Which other large company store plain text passwords? How long before they start trying to re-use the passwords to log in other services without your consent
> Which other large company store plain text passwords?
That's not really what Facebook is saying they did. They accidentally logged passwords to a log file somewhere. They're not saying they stored them in the users database in plain text.
Irrelevant. The point was that "we accidentally logged something sensitive" is something any big tech company can (and is likely to) do. Deliberately storing passwords as plaintext in the users table much less so.
> Also, I guess they don't look at their log files?
If they were temporarily logging something for a particular reason, and forgot to turn it off, there'd be no reason to.
I think you're assuming the passwords were stored in readable format as a matter of design. That would get reviewed and flagged at any moderately competent tech company.
I think it was probably something more inane like a POST body being logged. That could slip through a reviewer's crack easily.
Gateways filter that before internal services see anything. There's not any reason to be playing with passwords beneath the Authentication layer. Credentials should be exchanged for the customer identity and expirable nonce. If that mistake happened in the authentication/authorization layer then it becomes a big question of competence.
Funny that you mention Amazon, because open S3 buckets have been implicated in dozens of security breaches.
It's not so much that Amazon is the culpable party in those instances, but so many times, have I encountered a headline citing a "massive exposure of protected data" and somewhere in the body of the article, someone had dropped everything into an S3 bucket marked open read for public everyone.
So, is it Amazon's fault?
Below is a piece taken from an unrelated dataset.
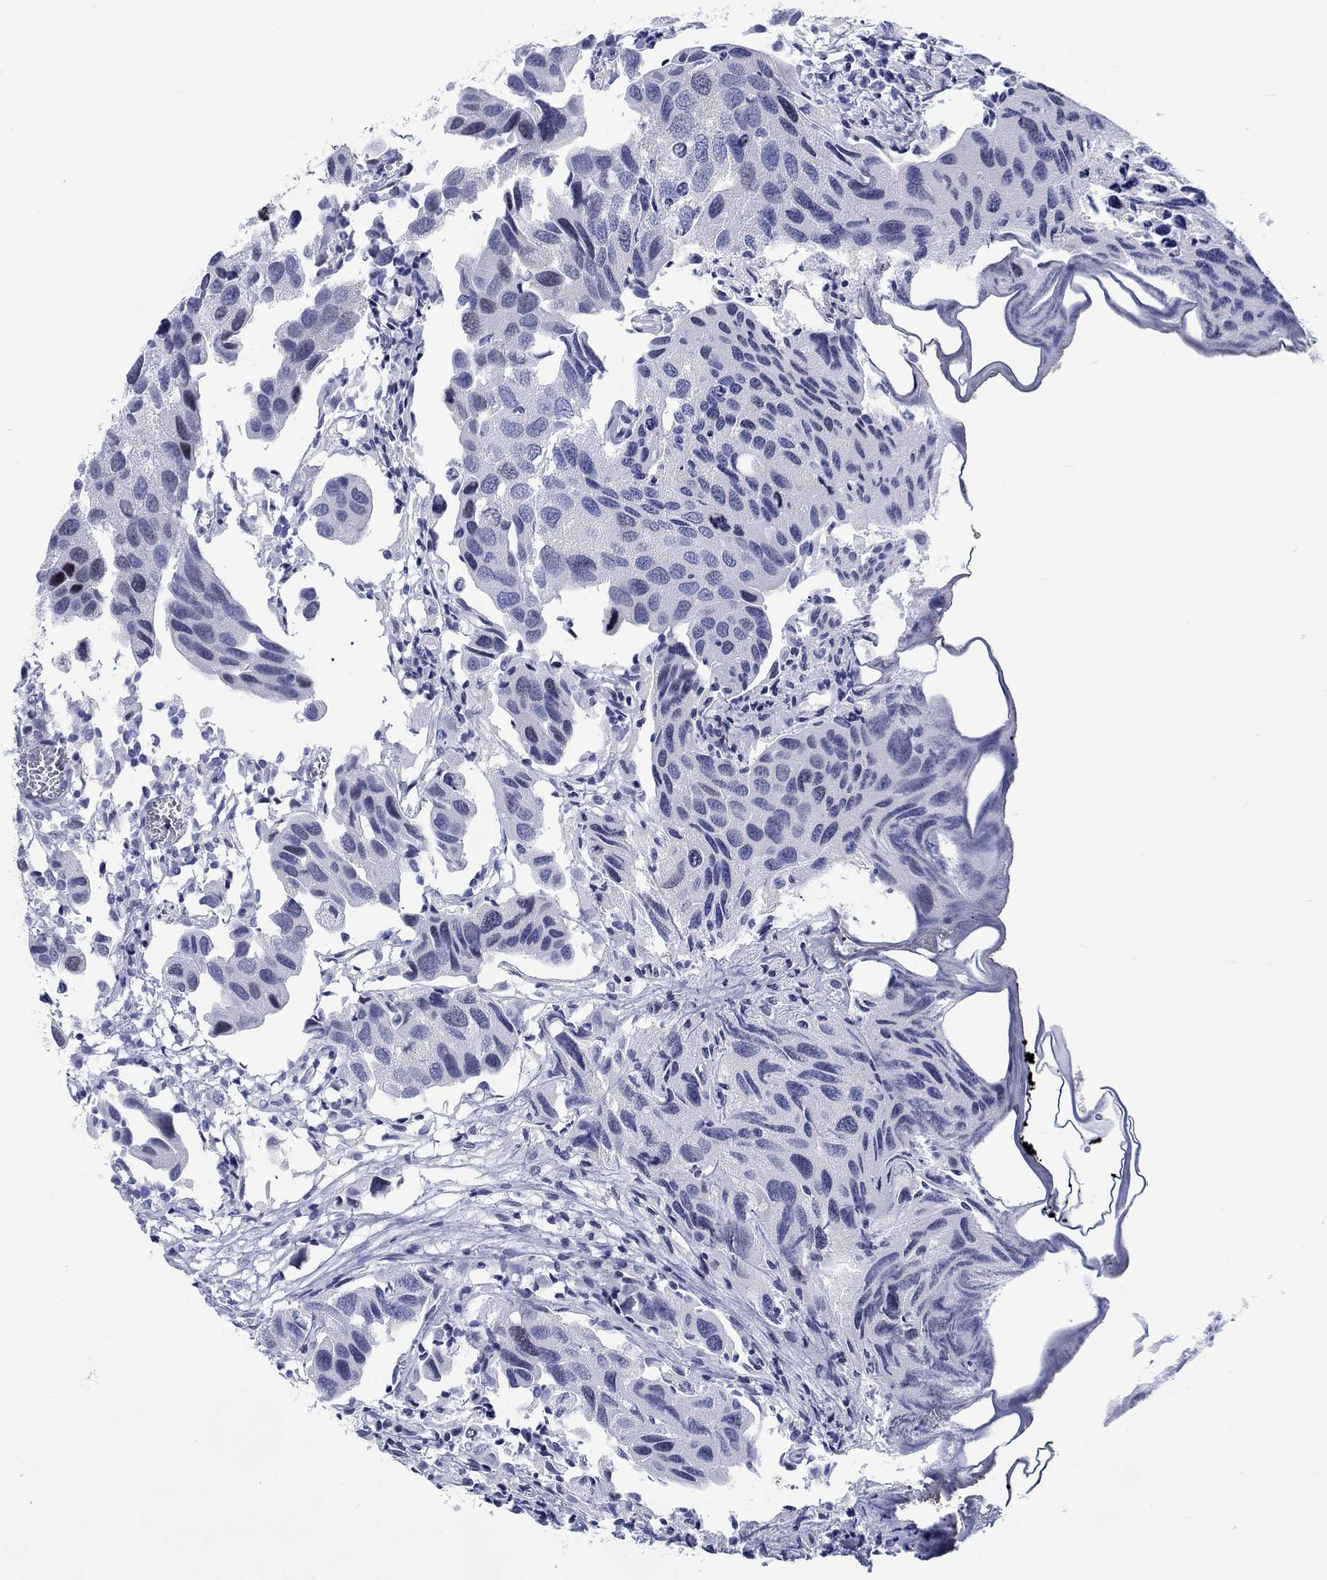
{"staining": {"intensity": "negative", "quantity": "none", "location": "none"}, "tissue": "urothelial cancer", "cell_type": "Tumor cells", "image_type": "cancer", "snomed": [{"axis": "morphology", "description": "Urothelial carcinoma, High grade"}, {"axis": "topography", "description": "Urinary bladder"}], "caption": "Immunohistochemistry photomicrograph of neoplastic tissue: human urothelial carcinoma (high-grade) stained with DAB demonstrates no significant protein expression in tumor cells.", "gene": "CDCA2", "patient": {"sex": "male", "age": 79}}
This sort of thing was an FTP server thing, before S3 reduced the hardware infrastructure overhead of setting up and maintaining your own secure FTP server...
But, then again, lowering the technical bar meant letting in more and more non-experts, and naive, or otherwise less competant people. This, of course, broadens market penetration, and increases revenue. So, to add barriers, irritating warnings, nanny-goat advisories, hazard alarms to such a versatile and useful product might seem tantamount to leaving money on the table. After all, the goal of the product is ease of use. And, by the way, how does one solve the problem of bone-headed users?